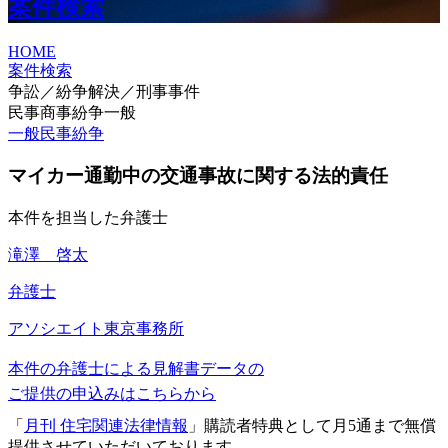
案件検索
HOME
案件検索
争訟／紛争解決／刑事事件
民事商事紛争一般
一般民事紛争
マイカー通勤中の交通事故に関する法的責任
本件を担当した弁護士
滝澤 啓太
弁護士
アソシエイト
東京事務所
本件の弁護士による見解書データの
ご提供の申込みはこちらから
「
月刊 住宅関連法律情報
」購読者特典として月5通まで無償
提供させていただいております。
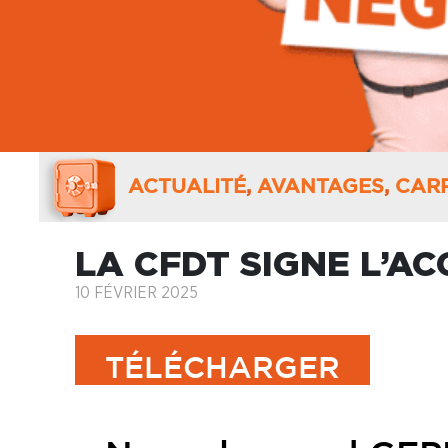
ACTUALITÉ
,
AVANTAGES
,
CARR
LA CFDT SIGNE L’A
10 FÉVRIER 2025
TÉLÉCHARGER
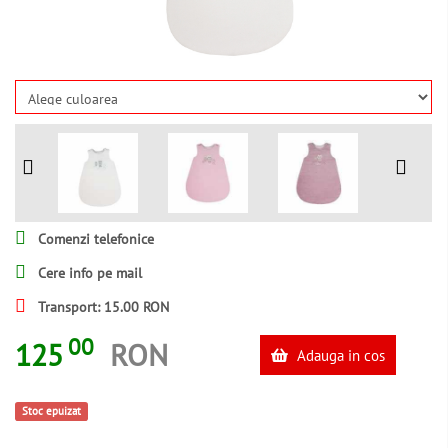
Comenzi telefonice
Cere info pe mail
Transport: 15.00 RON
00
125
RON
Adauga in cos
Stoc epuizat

=-=-=

== EXERCISE DETAILS ==
Transcribe the listing exactly; skip the pictures.

== FINISHED TASK ==
案件検索
HOME
案件検索
争訟／紛争解決／刑事事件
民事商事紛争一般
一般民事紛争
マイカー通勤中の交通事故に関する法的責任
本件を担当した弁護士
滝澤 啓太
弁護士
アソシエイト
東京事務所
本件の弁護士による見解書データの
ご提供の申込みはこちらから
「
月刊 住宅関連法律情報
」購読者特典として月5通まで無償
提供させていただいております。
ACTUALITÉ
,
AVANTAGES
,
CARR
LA CFDT SIGNE L’A
10 FÉVRIER 2025
TÉLÉCHARGER
Comenzi telefonice
Cere info pe mail
Transport: 15.00 RON
00
125
RON
Adauga in cos
Stoc epuizat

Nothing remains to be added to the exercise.